We’ve already seen work evolve from the “50 years and a gold watch” of the Baby Boomer generation to the current 3-5 year tenure that is common in tech companies today. Actually, in Silicon Valley the average tenure at a job is around 13 months. What does “long term, W2 employee” mean in a world where W2 employees only hang around for a year or so? Does it still make sense to hire, onboard, and develop “full-time” employees if they are going to move on in a year? A single software product can easily take a year to fully develop from idea to production, so we’re already approaching a convergence between full-time work and hiring for a specific project. The answer is Just-In-Time (JIT) employment used in a large scale across our industry.

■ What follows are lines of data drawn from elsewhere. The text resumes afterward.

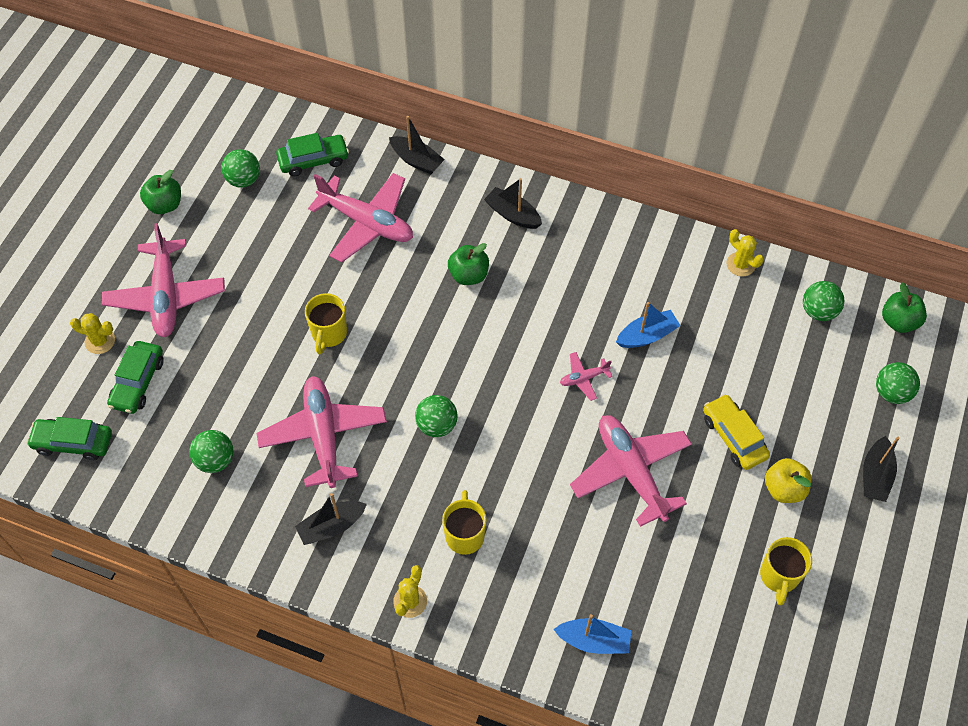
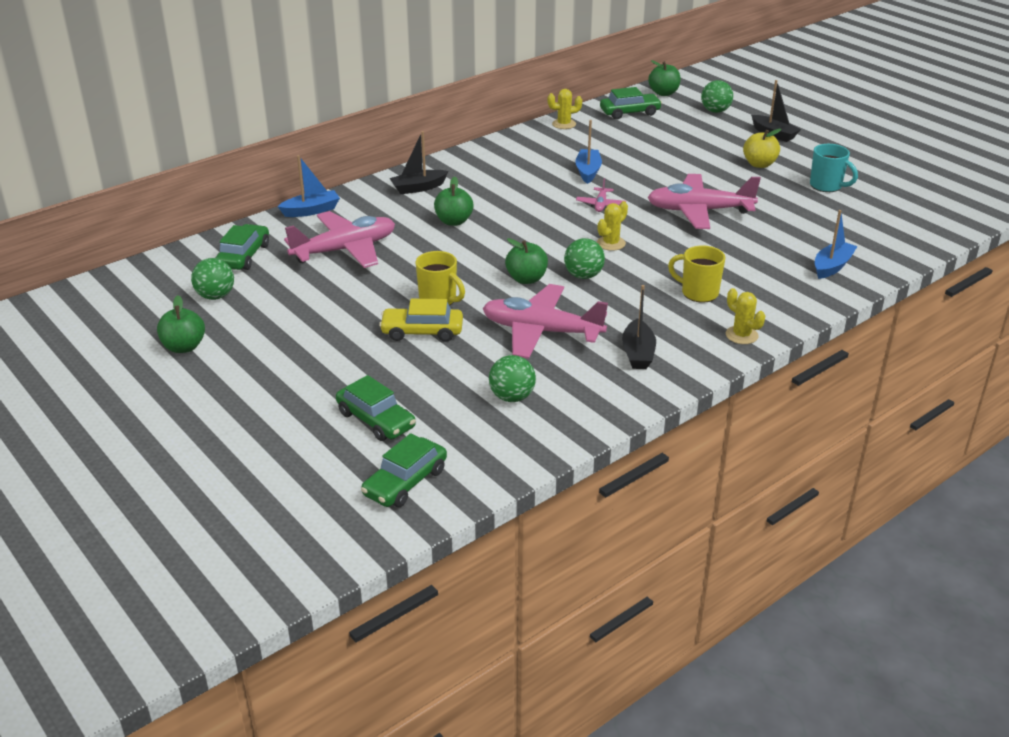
camera: 60 degrees left, 25 degrees down
yellow cactus [70,313,115,354] -> yellow cactus moved to [597,201,628,251]
pink plane [102,223,225,337] -> none
black boat [389,116,445,174] -> blue boat [278,155,340,217]
yellow car [703,394,770,470] -> yellow car moved to [379,299,463,342]
yellow mug [760,537,812,606] -> turquoise mug [810,144,858,192]
green ball [803,281,844,321] -> green car [600,87,662,119]
none -> green apple [505,238,548,284]

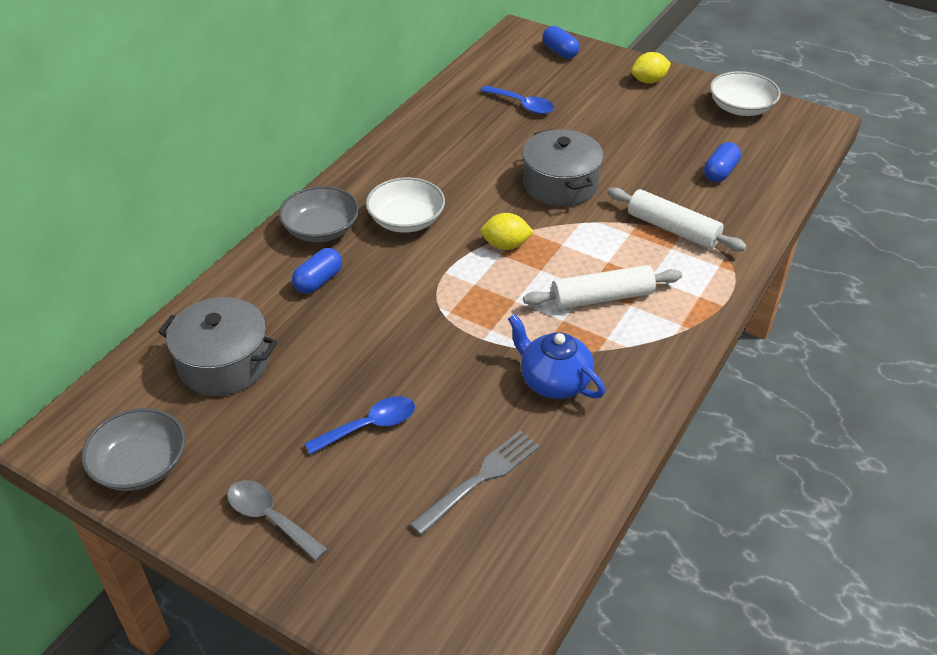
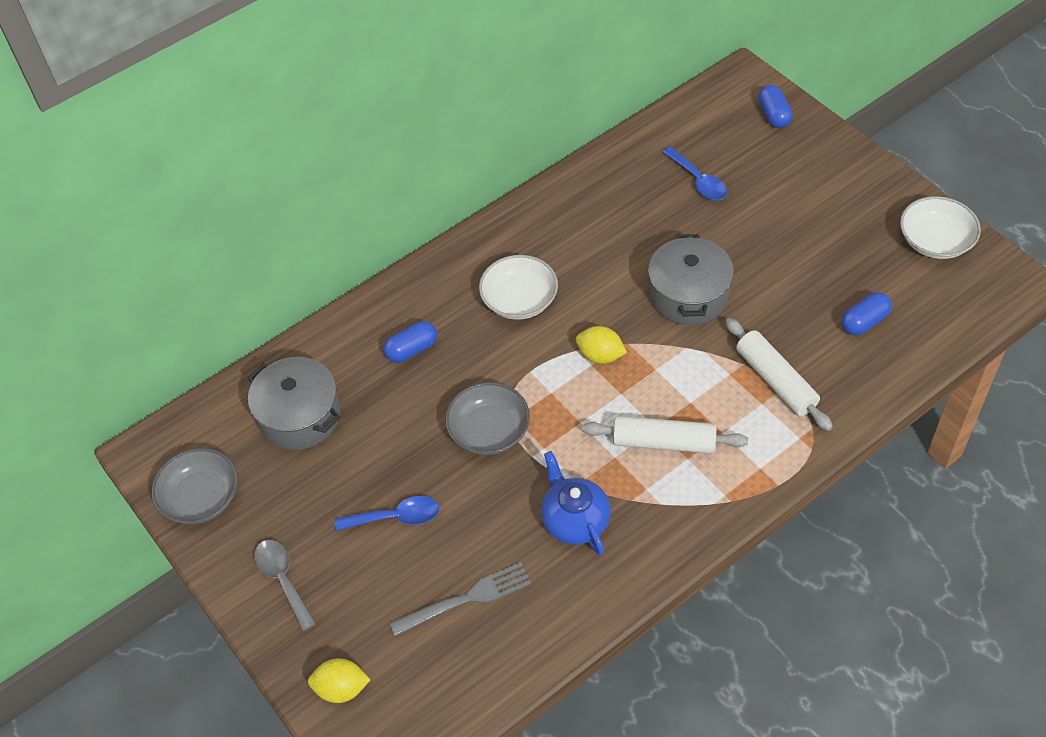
camera: 25 degrees right, 10 degrees up
grey bowl [279,186,359,242] -> grey bowl moved to [445,382,530,455]
yellow lemon [631,52,671,84] -> yellow lemon moved to [308,658,370,703]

This is a sensitive topic because of how the US system of health care and retirement is structured around full-time W2 employment, but I think we will move to a JIT employment system first and have benefits catch up later. Many companies use contractors to augment their existing teams of full-time employees, and some companies keep contractors around for years. When the business cycle turns, the contractors are the first ones to be shown the door, but W2 employees can also see their jobs disappear when businesses pivot or hit a rough patch.
In the software startup community, where companies run lean and roles are filled only when we notice a glaring hole that should be filled yesterday, I think it makes more sense to create a core group of leaders who have the networks and connections to find specialists as the business demands. This might look like a company hiring a product strategist to help establish measurable goals and plans, a fractional Chief Financial Officer to handle investments, and a mobile team to build the initial product. As a business owner, you would be able to hire top caliber talent without the risk and expense of full time employees. When their services are no longer required, the JIT employees move on to another company who needs their services, and the business owner hires people to deliver on the next set of objectives.
As an example, if you hired a Java engineer but now you need a Scala engineer, you would find someone who is already skilled in this language rather than training an existing engineer in a new stack that he or she may not even want to learn. A product manager who prefers starting new projects can define epics and stories to finish a project and then move on to another company while someone else handles the maintenance phase. Expectations can be set upfront to avoid surprises when skill or business requirements change.
Granted, I don’t think this system works for everyone (although something similar to this has been operating for many years in the entertainment and construction industries), because some people want long term jobs with the same people, but there is nothing stopping the same people from moving on to new projects together, as engineers prefer working with specific product managers or quality engineers. Either way, I see this change as inevitable with an increasingly globalized workforce and digital workflows.
Businesses are going to do the calculations on employee cost vs output and continue to move in this direction. The best thing you can do is to prepare for the future and think about what this means for your career.